29 2.7.3 Additional workload and shortage of resources

In South Africa, the ratio of teacher to learner is 1: 35. However, the reality is that mostly in rural areas the ratio of learners to teachers is probably double. Therefore, teachers and HODs find themselves unable to work with learners to cover the curriculum. (Raselimo & Mahao, 2015), posit that the learner-teacher ratio may impact negatively on teachers' ability to successfully implement an integrated curriculum. They further assert that the shortage of classrooms is sometimes the cause of the overcrowding in the classrooms. Zheltoukhova, O’Dea, and Bevan (2012) describe additional workload on teachers as the task that will result in underperformance in their work and will exceed personal capabilities and result in threats and reactions of nervousness, anxiety, frustration, pressing or annoyance. Mahlangu (2001) contends that additional workload that is embedded within a curriculum reform cannot be disregarded. Jansen (2001) concurs, stating that teachers complained that the curriculum was too demanding, stressful and time-consuming. It is not surprising that Mahlangu (2001) asserts that due to increased workload during the implementation of curriculum reform, some teachers may be unwilling to go an extra mile in the work they do, which will have an impact on curriculum coverage. In their study, Ayeni and Amanekwe (2018) state that teachers’ instructional workload is faced with serious challenges, which, among others, include shortage of teachers’ lack of instructional materials, learners over-enrolment, high number of teaching periods per work, lack of well-equipped laboratories and large class size without instructional technology effect learners academics performance in secondary schools.

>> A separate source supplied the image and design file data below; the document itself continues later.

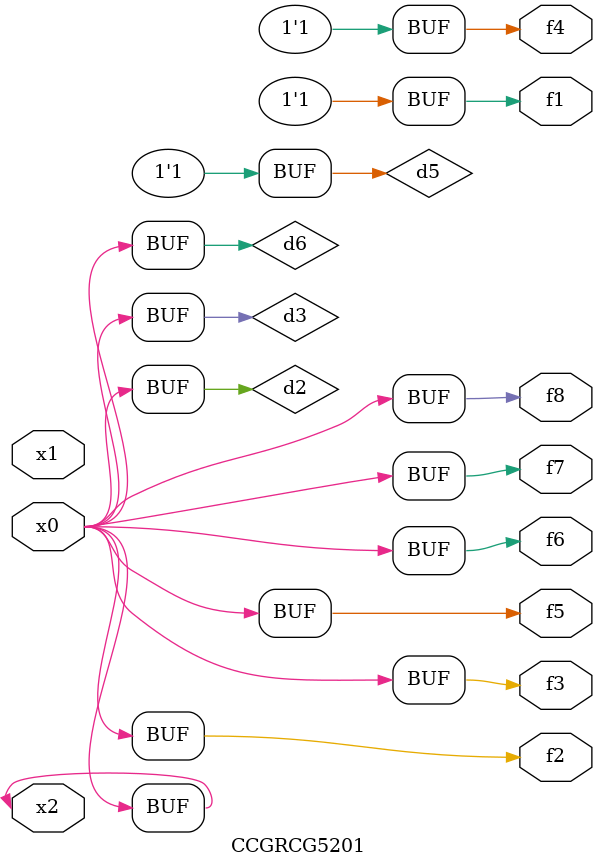
<source format=v>
module CCGRCG5201(
	input x0, x1, x2,
	output f1, f2, f3, f4, f5, f6, f7, f8
);

	wire d1, d2, d3, d4, d5, d6;

	xnor (d1, x2);
	buf (d2, x0, x2);
	and (d3, x0);
	xnor (d4, x1, x2);
	nand (d5, d1, d3);
	buf (d6, d2, d3);
	assign f1 = d5;
	assign f2 = d6;
	assign f3 = d6;
	assign f4 = d5;
	assign f5 = d6;
	assign f6 = d6;
	assign f7 = d6;
	assign f8 = d6;
endmodule

</source>
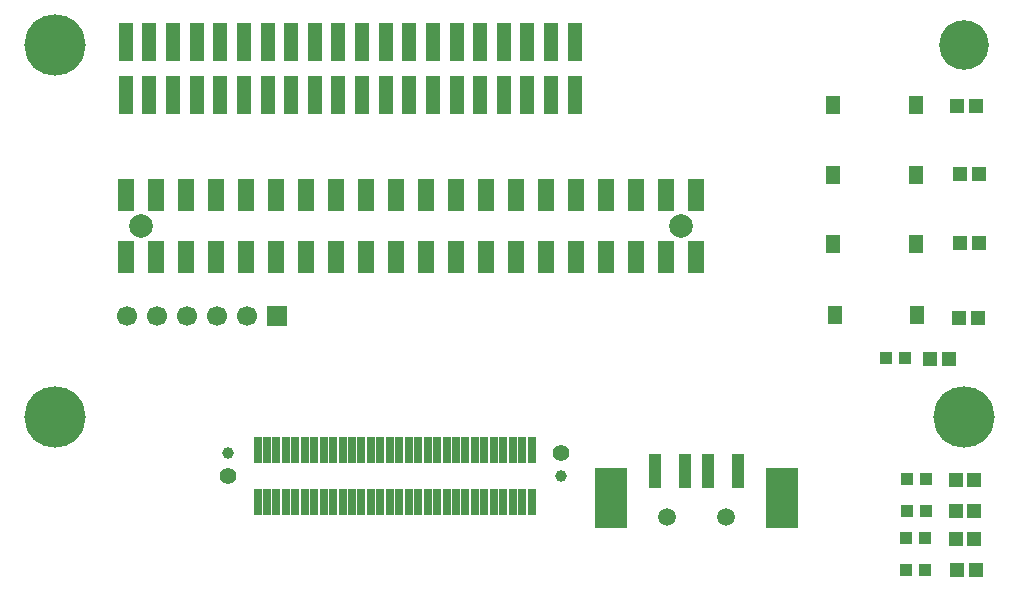
<source format=gts>
%FSTAX24Y24*%
%MOMM*%
%SFA1B1*%

%IPPOS*%
%ADD26C,1.499997*%
%ADD40R,1.199998X1.599997*%
%ADD41R,1.199998X1.149998*%
%ADD42R,1.199998X3.199994*%
%ADD43R,0.699999X2.199996*%
%ADD44R,0.999998X0.999998*%
%ADD45R,2.699995X5.199990*%
%ADD46R,1.099998X2.999994*%
%ADD47R,1.399997X2.699995*%
%ADD48C,0.999998*%
%ADD49C,1.399997*%
%ADD50C,5.199990*%
%ADD51C,4.199992*%
%ADD52C,1.699997*%
%ADD53R,1.699997X1.699997*%
%ADD54C,1.999996*%
%LNio-testing-mezzanine-1*%
%LPD*%
G54D26*
X657999Y200499D03*
X707999D03*
G54D40*
X799099Y489799D03*
X869099D03*
X799099Y548799D03*
X869099D03*
X799099Y430799D03*
X869099D03*
X8001Y370799D03*
X870099D03*
G54D41*
X920099Y547799D03*
X904099D03*
X922099Y490799D03*
X906099D03*
X921099Y368799D03*
X905099D03*
X918499Y231099D03*
X902499D03*
X922099Y4318D03*
X906099D03*
X918499Y204999D03*
X902499D03*
X896699Y333599D03*
X880699D03*
X918499Y181099D03*
X902499D03*
X919499Y155099D03*
X903499D03*
G54D42*
X199999Y602499D03*
Y557499D03*
X219999Y602499D03*
Y557499D03*
X239999Y602499D03*
Y557499D03*
X259999Y602499D03*
Y557499D03*
X279999Y602499D03*
Y557499D03*
X299999Y602499D03*
Y557499D03*
X319999Y602499D03*
Y557499D03*
X339999Y602499D03*
Y557499D03*
X359999Y602499D03*
Y557499D03*
X379999Y602499D03*
Y557499D03*
X399999Y602499D03*
Y557499D03*
X419999Y602499D03*
Y557499D03*
X439999Y602499D03*
Y557499D03*
X459999Y602499D03*
Y557499D03*
X479999Y602499D03*
Y557499D03*
X499999Y602499D03*
Y557499D03*
X519999Y602499D03*
Y557499D03*
X539999Y602499D03*
Y557499D03*
X559999Y602499D03*
Y557499D03*
X579999Y602499D03*
Y557499D03*
G54D43*
X543499Y256499D03*
X535499D03*
X527499D03*
X519499D03*
X511499D03*
X503499D03*
X495499D03*
X487499D03*
X479499D03*
X471499D03*
X463499D03*
X455499D03*
X447499D03*
X439499D03*
X431499D03*
X423499D03*
X415499D03*
X407499D03*
X399499D03*
X391499D03*
X383499D03*
X375499D03*
X367499D03*
X359499D03*
X351499D03*
X343499D03*
X335499D03*
X327499D03*
X319499D03*
X311499Y212499D03*
X543499D03*
X535499D03*
X527499D03*
X519499D03*
X511499D03*
X503499D03*
X495499D03*
X487499D03*
X479499D03*
X471499D03*
X463499D03*
X455499D03*
X447499D03*
X439499D03*
X431499D03*
X423499D03*
X415499D03*
X407499D03*
X399499D03*
X391499D03*
X383499D03*
X375499D03*
X367499D03*
X359499D03*
X351499D03*
X343499D03*
X335499D03*
X327499D03*
X319499D03*
X311499Y256499D03*
G54D44*
X860499Y155099D03*
X876499D03*
X859699Y334599D03*
X843699D03*
X877499Y232099D03*
X861499D03*
X877499Y205099D03*
X861499D03*
X876499Y182099D03*
X860499D03*
G54D45*
X755499Y216499D03*
X610499D03*
G54D46*
X647999Y238999D03*
X672999D03*
X692999D03*
X717999D03*
G54D47*
X199999Y472599D03*
Y419999D03*
X225399Y472599D03*
Y419999D03*
X250799Y472599D03*
Y419999D03*
X276199Y472599D03*
Y419999D03*
X301599Y472599D03*
Y419999D03*
X326999Y472599D03*
Y419999D03*
X352399Y472599D03*
Y419999D03*
X377799Y472599D03*
Y419999D03*
X403199Y472599D03*
Y419999D03*
X428599Y472599D03*
Y419999D03*
X453999Y472599D03*
Y419999D03*
X479399Y472599D03*
Y419999D03*
X504799Y472599D03*
Y419999D03*
X530199Y472599D03*
Y419999D03*
X555599Y472599D03*
Y419999D03*
X580999Y472599D03*
Y419999D03*
X606399Y472599D03*
Y419999D03*
X631799Y472599D03*
Y419999D03*
X657199Y472599D03*
Y419999D03*
X682599Y472599D03*
Y419999D03*
G54D48*
X568499Y234499D03*
X286499Y254499D03*
G54D49*
X286499Y234499D03*
X568499Y254499D03*
G54D50*
X139999Y284999D03*
X909999D03*
X139999Y599999D03*
G54D51*
X909999Y599999D03*
G54D52*
X200599Y370399D03*
X225999D03*
X251399D03*
X276799D03*
X302199D03*
G54D53*
X327599Y370399D03*
G54D54*
X669899Y446099D03*
X212699Y446299D03*
M02*
</source>
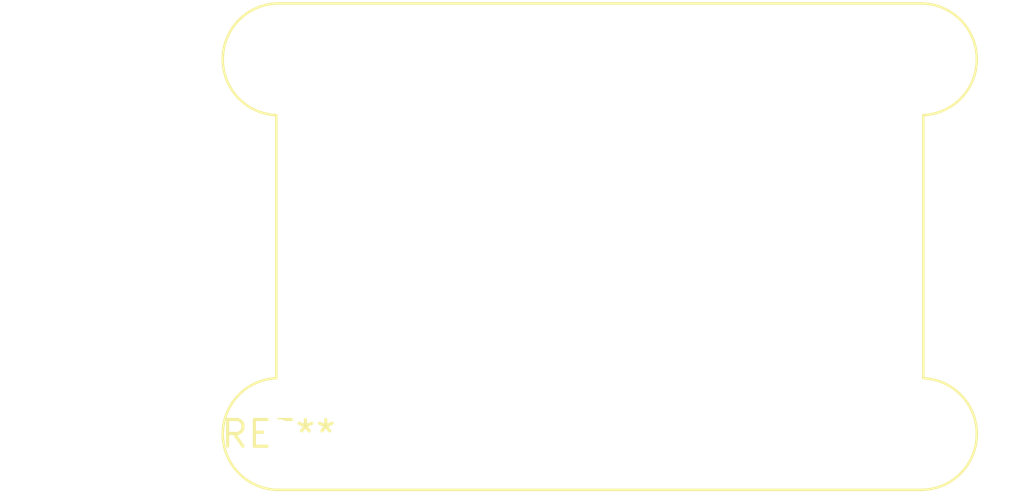
<source format=kicad_pcb>
(kicad_pcb (version 20240108) (generator pcbnew)

  (general
    (thickness 1.6)
  )

  (paper "A4")
  (layers
    (0 "F.Cu" signal)
    (31 "B.Cu" signal)
    (32 "B.Adhes" user "B.Adhesive")
    (33 "F.Adhes" user "F.Adhesive")
    (34 "B.Paste" user)
    (35 "F.Paste" user)
    (36 "B.SilkS" user "B.Silkscreen")
    (37 "F.SilkS" user "F.Silkscreen")
    (38 "B.Mask" user)
    (39 "F.Mask" user)
    (40 "Dwgs.User" user "User.Drawings")
    (41 "Cmts.User" user "User.Comments")
    (42 "Eco1.User" user "User.Eco1")
    (43 "Eco2.User" user "User.Eco2")
    (44 "Edge.Cuts" user)
    (45 "Margin" user)
    (46 "B.CrtYd" user "B.Courtyard")
    (47 "F.CrtYd" user "F.Courtyard")
    (48 "B.Fab" user)
    (49 "F.Fab" user)
    (50 "User.1" user)
    (51 "User.2" user)
    (52 "User.3" user)
    (53 "User.4" user)
    (54 "User.5" user)
    (55 "User.6" user)
    (56 "User.7" user)
    (57 "User.8" user)
    (58 "User.9" user)
  )

  (setup
    (pad_to_mask_clearance 0)
    (pcbplotparams
      (layerselection 0x00010fc_ffffffff)
      (plot_on_all_layers_selection 0x0000000_00000000)
      (disableapertmacros false)
      (usegerberextensions false)
      (usegerberattributes false)
      (usegerberadvancedattributes false)
      (creategerberjobfile false)
      (dashed_line_dash_ratio 12.000000)
      (dashed_line_gap_ratio 3.000000)
      (svgprecision 4)
      (plotframeref false)
      (viasonmask false)
      (mode 1)
      (useauxorigin false)
      (hpglpennumber 1)
      (hpglpenspeed 20)
      (hpglpendiameter 15.000000)
      (dxfpolygonmode false)
      (dxfimperialunits false)
      (dxfusepcbnewfont false)
      (psnegative false)
      (psa4output false)
      (plotreference false)
      (plotvalue false)
      (plotinvisibletext false)
      (sketchpadsonfab false)
      (subtractmaskfromsilk false)
      (outputformat 1)
      (mirror false)
      (drillshape 1)
      (scaleselection 1)
      (outputdirectory "")
    )
  )

  (net 0 "")

  (footprint "L_Mount_Lodestone_VTM254" (layer "F.Cu") (at 0 0))

)

</source>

Secondly, in rural areas additional workload is not only caused by overcrowding in classrooms; it is further perpetuated by shortage of teachers(Matshipi, Mulaudzi, & Mashau, 2017). This results in one teacher teaching mathematics and sciences from grade 8 to grade 12, and with the emphasis that is often put on the matric pass rate, such teachers tend to ignore other classes and focus on matric. The same was echoed by Nel and Luneta (2017) who state that the reason teachers do not finish the syllabus in schools is that they are having too many classes. A study by Mbugua, Kibet, Muthaa, and Nkonke (2012) indicated that 27.8% of mathematics teachers in rural schools taught below 15 lessons per week, 66.7% teachers between 16 to 30 lessons in a week while 27.8% taught more than 30 lessons. This indicates that 27.8% of mathematics teachers are still overloaded. This may contribute to poor performance in mathematics. Teacher additional workload has a direct impact on learners’ academic achievement. Insights and resilience, positive and caring relationships are requirements of effective teaching in the classroom (Sparks, 2016). This condition definitely results in negative influence on the

30 instructional quality in schools, which translate to poor attitude and values, and low academic performance (Ayeni & Amanekwe, 2018). Other factors that cause lack of curriculum coverage include shortage of resources, inadequate facilities such as classrooms, laboratories, libraries and playing grounds, all which can affect the implementation of the new curriculum (Jansen & Taylor, 2003).